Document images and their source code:
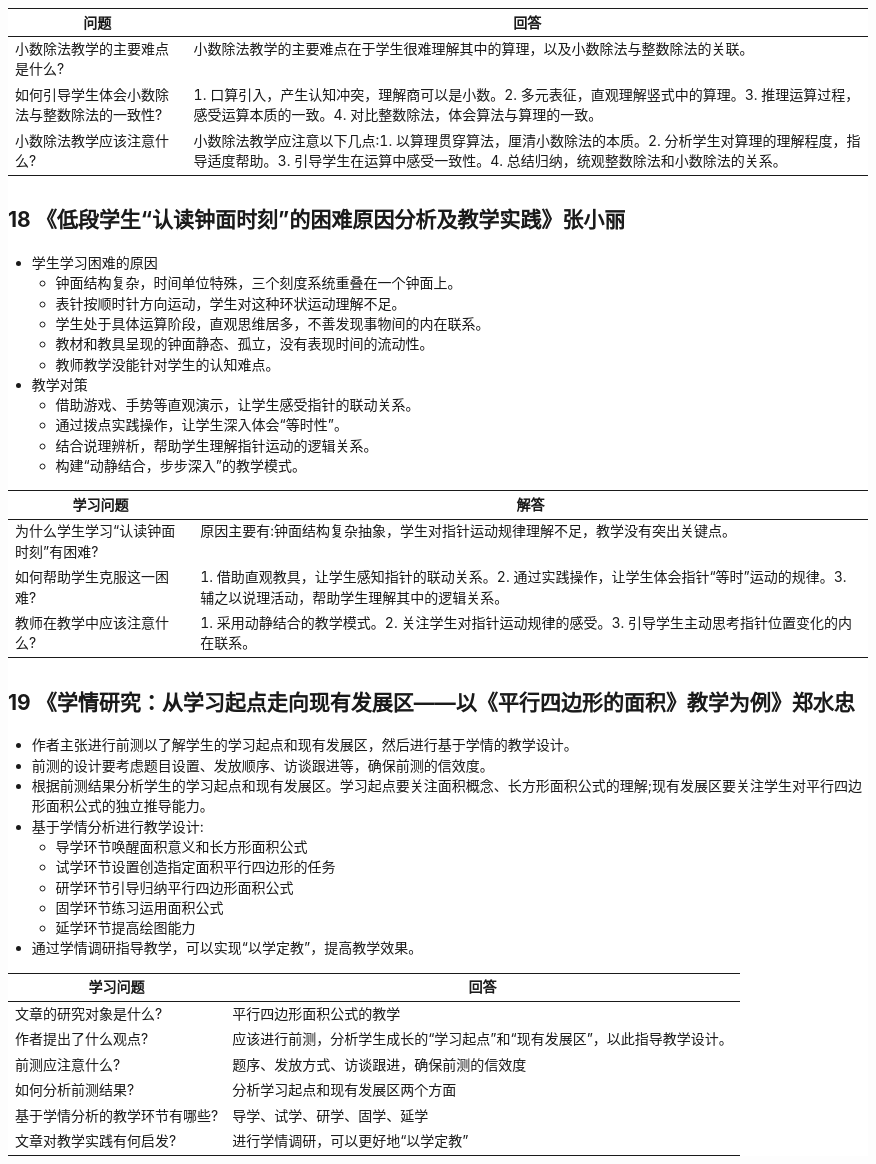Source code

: | 问题 | 回答 |
|-|-|  
| 小数除法教学的主要难点是什么? | 小数除法教学的主要难点在于学生很难理解其中的算理，以及小数除法与整数除法的关联。|
| 如何引导学生体会小数除法与整数除法的一致性? | 1. 口算引入，产生认知冲突，理解商可以是小数。2. 多元表征，直观理解竖式中的算理。3. 推理运算过程，感受运算本质的一致。4. 对比整数除法，体会算法与算理的一致。|  
| 小数除法教学应该注意什么? | 小数除法教学应注意以下几点:1. 以算理贯穿算法，厘清小数除法的本质。2. 分析学生对算理的理解程度，指导适度帮助。3. 引导学生在运算中感受一致性。4. 总结归纳，统观整数除法和小数除法的关系。|

## 18 《低段学生“认读钟面时刻”的困难原因分析及教学实践》张小丽

- 学生学习困难的原因
  - 钟面结构复杂，时间单位特殊，三个刻度系统重叠在一个钟面上。
  - 表针按顺时针方向运动，学生对这种环状运动理解不足。
  - 学生处于具体运算阶段，直观思维居多，不善发现事物间的内在联系。
  - 教材和教具呈现的钟面静态、孤立，没有表现时间的流动性。
  - 教师教学没能针对学生的认知难点。
- 教学对策
  - 借助游戏、手势等直观演示，让学生感受指针的联动关系。
  - 通过拨点实践操作，让学生深入体会“等时性”。
  - 结合说理辨析，帮助学生理解指针运动的逻辑关系。
  - 构建“动静结合，步步深入”的教学模式。

| 学习问题 | 解答 |
|-|-|  
| 为什么学生学习“认读钟面时刻”有困难? | 原因主要有:钟面结构复杂抽象，学生对指针运动规律理解不足，教学没有突出关键点。 |
| 如何帮助学生克服这一困难? | 1. 借助直观教具，让学生感知指针的联动关系。2. 通过实践操作，让学生体会指针“等时”运动的规律。3. 辅之以说理活动，帮助学生理解其中的逻辑关系。 |
| 教师在教学中应该注意什么? | 1. 采用动静结合的教学模式。2. 关注学生对指针运动规律的感受。3. 引导学生主动思考指针位置变化的内在联系。 |

## 19 《学情研究：从学习起点走向现有发展区——以《平行四边形的面积》教学为例》郑水忠

- 作者主张进行前测以了解学生的学习起点和现有发展区，然后进行基于学情的教学设计。
- 前测的设计要考虑题目设置、发放顺序、访谈跟进等，确保前测的信效度。
- 根据前测结果分析学生的学习起点和现有发展区。学习起点要关注面积概念、长方形面积公式的理解;现有发展区要关注学生对平行四边形面积公式的独立推导能力。
- 基于学情分析进行教学设计:
  - 导学环节唤醒面积意义和长方形面积公式
  - 试学环节设置创造指定面积平行四边形的任务 
  - 研学环节引导归纳平行四边形面积公式
  - 固学环节练习运用面积公式
  - 延学环节提高绘图能力
- 通过学情调研指导教学，可以实现“以学定教”，提高教学效果。


| 学习问题 | 回答 |
|-|-|  
| 文章的研究对象是什么? | 平行四边形面积公式的教学 |
| 作者提出了什么观点? | 应该进行前测，分析学生成长的“学习起点”和“现有发展区”，以此指导教学设计。|
| 前测应注意什么? | 题序、发放方式、访谈跟进，确保前测的信效度 |  
| 如何分析前测结果? | 分析学习起点和现有发展区两个方面 |
| 基于学情分析的教学环节有哪些? | 导学、试学、研学、固学、延学 |
| 文章对教学实践有何启发? | 进行学情调研，可以更好地“以学定教” |
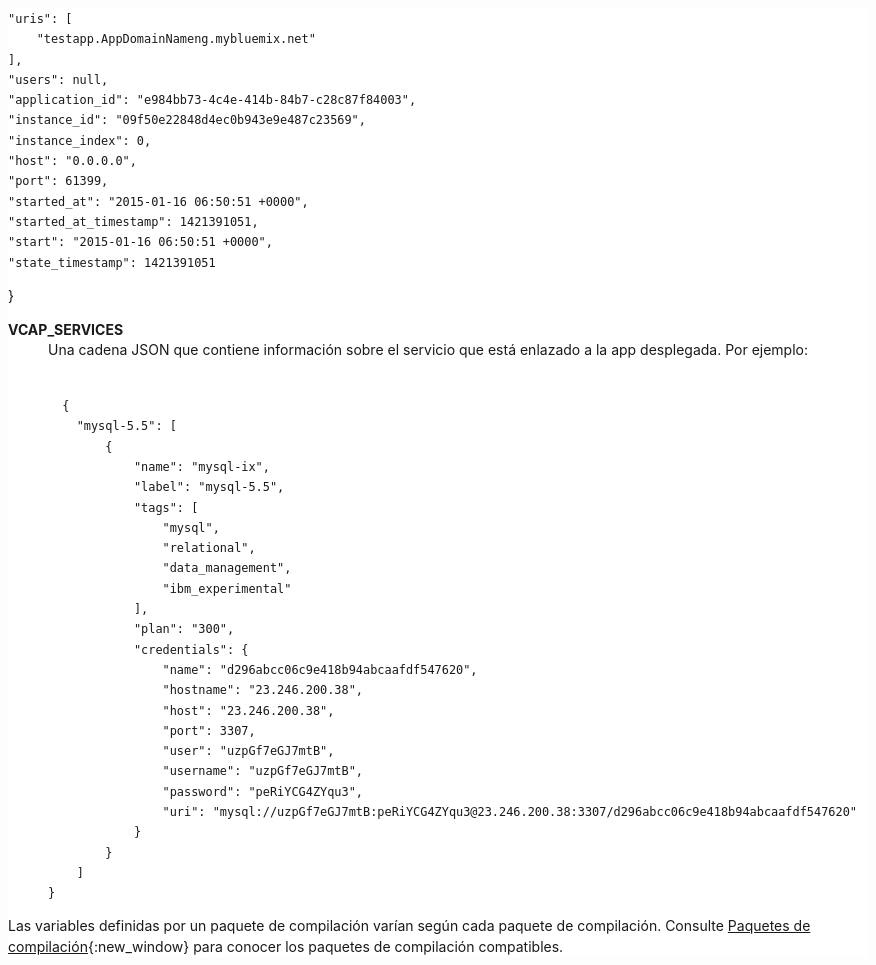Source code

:     "uris": [
        "testapp.AppDomainNameng.mybluemix.net"
    ],
    "users": null,
    "application_id": "e984bb73-4c4e-414b-84b7-c28c87f84003",
    "instance_id": "09f50e22848d4ec0b943e9e487c23569",
    "instance_index": 0,
    "host": "0.0.0.0",
    "port": 61399,
    "started_at": "2015-01-16 06:50:51 +0000",
    "started_at_timestamp": 1421391051,
    "start": "2015-01-16 06:50:51 +0000",
    "state_timestamp": 1421391051
}
</code></pre></dd>
  <dt><strong>VCAP_SERVICES</strong></dt>
  <dd>Una cadena JSON que contiene información sobre el servicio que está enlazado a la app desplegada. Por ejemplo:
  <pre class="pre codeblock"><code>
  {
    "mysql-5.5": [
        {
            "name": "mysql-ix",
            "label": "mysql-5.5",
            "tags": [
                "mysql",
                "relational",
                "data_management",
                "ibm_experimental"
            ],
            "plan": "300",
            "credentials": {
                "name": "d296abcc06c9e418b94abcaafdf547620",
                "hostname": "23.246.200.38",
                "host": "23.246.200.38",
                "port": 3307,
                "user": "uzpGf7eGJ7mtB",
                "username": "uzpGf7eGJ7mtB",
                "password": "peRiYCG4ZYqu3",
                "uri": "mysql://uzpGf7eGJ7mtB:peRiYCG4ZYqu3@23.246.200.38:3307/d296abcc06c9e418b94abcaafdf547620"
            }
        }
    ]
}
</code></pre></dd>

</dl>

Las variables definidas por un paquete de compilación varían según cada paquete de compilación. Consulte [Paquetes de compilación](https://github.com/cloudfoundry-community/cf-docs-contrib/wiki/Buildpacks){:new_window} para conocer los paquetes de compilación compatibles.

**TO-DO ITEM**
Update the records by replacing "mysql-5.5" with "mysql-5.7" and leaving all other text unchanged. Omit the pictures from your answer.

**WRITTEN SOLUTION**
Source code

: | 问题 | 回答 |
|-|-|  
| 小数除法教学的主要难点是什么? | 小数除法教学的主要难点在于学生很难理解其中的算理，以及小数除法与整数除法的关联。|
| 如何引导学生体会小数除法与整数除法的一致性? | 1. 口算引入，产生认知冲突，理解商可以是小数。2. 多元表征，直观理解竖式中的算理。3. 推理运算过程，感受运算本质的一致。4. 对比整数除法，体会算法与算理的一致。|  
| 小数除法教学应该注意什么? | 小数除法教学应注意以下几点:1. 以算理贯穿算法，厘清小数除法的本质。2. 分析学生对算理的理解程度，指导适度帮助。3. 引导学生在运算中感受一致性。4. 总结归纳，统观整数除法和小数除法的关系。|

## 18 《低段学生“认读钟面时刻”的困难原因分析及教学实践》张小丽

- 学生学习困难的原因
  - 钟面结构复杂，时间单位特殊，三个刻度系统重叠在一个钟面上。
  - 表针按顺时针方向运动，学生对这种环状运动理解不足。
  - 学生处于具体运算阶段，直观思维居多，不善发现事物间的内在联系。
  - 教材和教具呈现的钟面静态、孤立，没有表现时间的流动性。
  - 教师教学没能针对学生的认知难点。
- 教学对策
  - 借助游戏、手势等直观演示，让学生感受指针的联动关系。
  - 通过拨点实践操作，让学生深入体会“等时性”。
  - 结合说理辨析，帮助学生理解指针运动的逻辑关系。
  - 构建“动静结合，步步深入”的教学模式。

| 学习问题 | 解答 |
|-|-|  
| 为什么学生学习“认读钟面时刻”有困难? | 原因主要有:钟面结构复杂抽象，学生对指针运动规律理解不足，教学没有突出关键点。 |
| 如何帮助学生克服这一困难? | 1. 借助直观教具，让学生感知指针的联动关系。2. 通过实践操作，让学生体会指针“等时”运动的规律。3. 辅之以说理活动，帮助学生理解其中的逻辑关系。 |
| 教师在教学中应该注意什么? | 1. 采用动静结合的教学模式。2. 关注学生对指针运动规律的感受。3. 引导学生主动思考指针位置变化的内在联系。 |

## 19 《学情研究：从学习起点走向现有发展区——以《平行四边形的面积》教学为例》郑水忠

- 作者主张进行前测以了解学生的学习起点和现有发展区，然后进行基于学情的教学设计。
- 前测的设计要考虑题目设置、发放顺序、访谈跟进等，确保前测的信效度。
- 根据前测结果分析学生的学习起点和现有发展区。学习起点要关注面积概念、长方形面积公式的理解;现有发展区要关注学生对平行四边形面积公式的独立推导能力。
- 基于学情分析进行教学设计:
  - 导学环节唤醒面积意义和长方形面积公式
  - 试学环节设置创造指定面积平行四边形的任务 
  - 研学环节引导归纳平行四边形面积公式
  - 固学环节练习运用面积公式
  - 延学环节提高绘图能力
- 通过学情调研指导教学，可以实现“以学定教”，提高教学效果。


| 学习问题 | 回答 |
|-|-|  
| 文章的研究对象是什么? | 平行四边形面积公式的教学 |
| 作者提出了什么观点? | 应该进行前测，分析学生成长的“学习起点”和“现有发展区”，以此指导教学设计。|
| 前测应注意什么? | 题序、发放方式、访谈跟进，确保前测的信效度 |  
| 如何分析前测结果? | 分析学习起点和现有发展区两个方面 |
| 基于学情分析的教学环节有哪些? | 导学、试学、研学、固学、延学 |
| 文章对教学实践有何启发? | 进行学情调研，可以更好地“以学定教” |
Source code

:     "uris": [
        "testapp.AppDomainNameng.mybluemix.net"
    ],
    "users": null,
    "application_id": "e984bb73-4c4e-414b-84b7-c28c87f84003",
    "instance_id": "09f50e22848d4ec0b943e9e487c23569",
    "instance_index": 0,
    "host": "0.0.0.0",
    "port": 61399,
    "started_at": "2015-01-16 06:50:51 +0000",
    "started_at_timestamp": 1421391051,
    "start": "2015-01-16 06:50:51 +0000",
    "state_timestamp": 1421391051
}
</code></pre></dd>
  <dt><strong>VCAP_SERVICES</strong></dt>
  <dd>Una cadena JSON que contiene información sobre el servicio que está enlazado a la app desplegada. Por ejemplo:
  <pre class="pre codeblock"><code>
  {
    "mysql-5.7": [
        {
            "name": "mysql-ix",
            "label": "mysql-5.7",
            "tags": [
                "mysql",
                "relational",
                "data_management",
                "ibm_experimental"
            ],
            "plan": "300",
            "credentials": {
                "name": "d296abcc06c9e418b94abcaafdf547620",
                "hostname": "23.246.200.38",
                "host": "23.246.200.38",
                "port": 3307,
                "user": "uzpGf7eGJ7mtB",
                "username": "uzpGf7eGJ7mtB",
                "password": "peRiYCG4ZYqu3",
                "uri": "mysql://uzpGf7eGJ7mtB:peRiYCG4ZYqu3@23.246.200.38:3307/d296abcc06c9e418b94abcaafdf547620"
            }
        }
    ]
}
</code></pre></dd>

</dl>

Las variables definidas por un paquete de compilación varían según cada paquete de compilación. Consulte [Paquetes de compilación](https://github.com/cloudfoundry-community/cf-docs-contrib/wiki/Buildpacks){:new_window} para conocer los paquetes de compilación compatibles.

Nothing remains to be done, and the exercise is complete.